What decision should this session unlock by the end of the working block?
Why it matters: If the decision is vague, the room will drift into discussion instead of converging on a usable output.
What changes: If the answer is specific, Waypoint can recommend tighter decision formats. If it stays broad, Waypoint should push you toward framing or mapping first.
How real is the constraint around optimism bias in stakeholder group?
Why it matters: Availability determines whether you can run a deeper co-creation format or need a tighter, more executive-friendly move.
What changes: If availability is genuinely tight, Waypoint should favor lighter formats.
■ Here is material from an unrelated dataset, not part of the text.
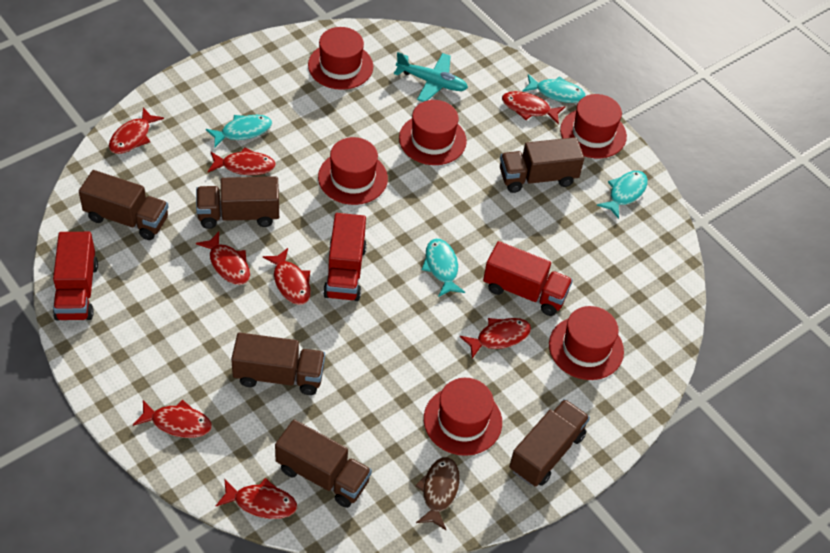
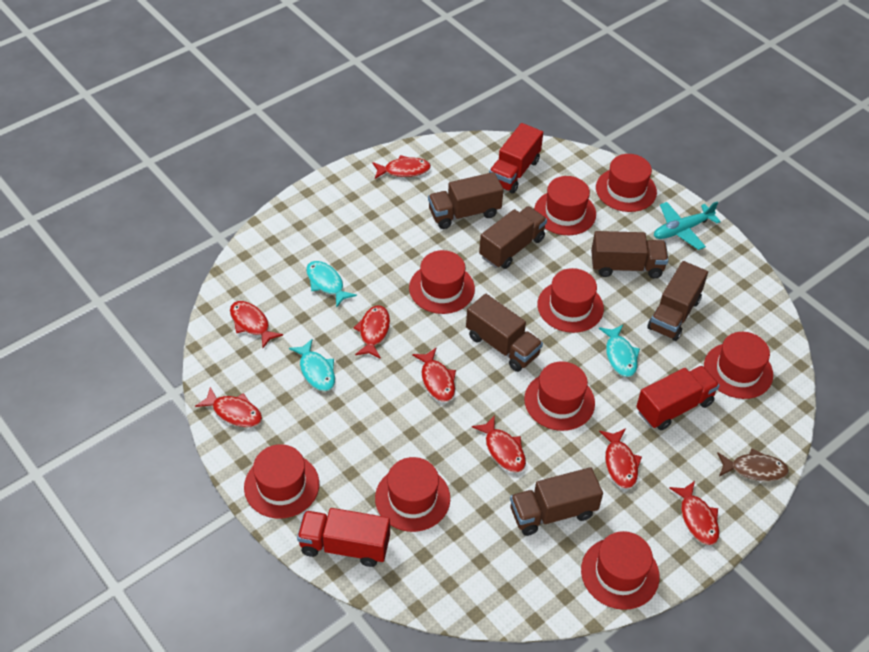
red hat: 6 -> 9
turquoise fish: 4 -> 3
If the right room can attend, it should open up deeper working sessions.
Will no clear risk ownership model create friction in the room?
Why it matters: The biggest source of friction tells you where facilitation structure needs to do more work.
What changes: If the answer is yes, prefer formats that make trade-offs explicit. If not, Waypoint can recommend a lighter path with less convergence overhead.
What will you do if limited time before launch remains unresolved during the session?
Why it matters: Some risks can be parked; others require a method that produces enough evidence or ownership before the group leaves.
What changes: If it cannot stay unresolved, Waypoint should bias toward techniques that leave owners, assumptions, or evidence checks visible before the room closes.
Risks and pitfalls
Start with the risks most likely to show up in the room, then use the fixes to keep the session on track.
Session risks to manage
Optimism bias in stakeholder group
No clear risk ownership model
Limited time before launch
How those risks usually show up
Don’t treat risk review as a compliance checklist without mitigation action.
Don’t leave high-likelihood risks without named owners.
Don’t defer escalation criteria to a later meeting.
Don’t treat risk review as a compliance checklist without mitigation action.
Fix: Prioritize risks by impact and likelihood before mitigation design.
Don’t leave high-likelihood risks without named owners.
Fix: Assign one owner and trigger signal to every mitigation item.
Don’t defer escalation criteria to a later meeting.
Fix: Schedule the first risk review checkpoint before closing the workshop.
More options
Use these when the recommended route is blocked by room shape, confidence, or stakeholder availability.
#1
Impact vs Effort Prioritisation
A rapid prioritization matrix where initiatives are scored by expected impact and implementation effort to identify quick wins and strategic bets.
Output artifact: Prioritization matrix
Avoid when: Avoid this when effort assumptions are unknown.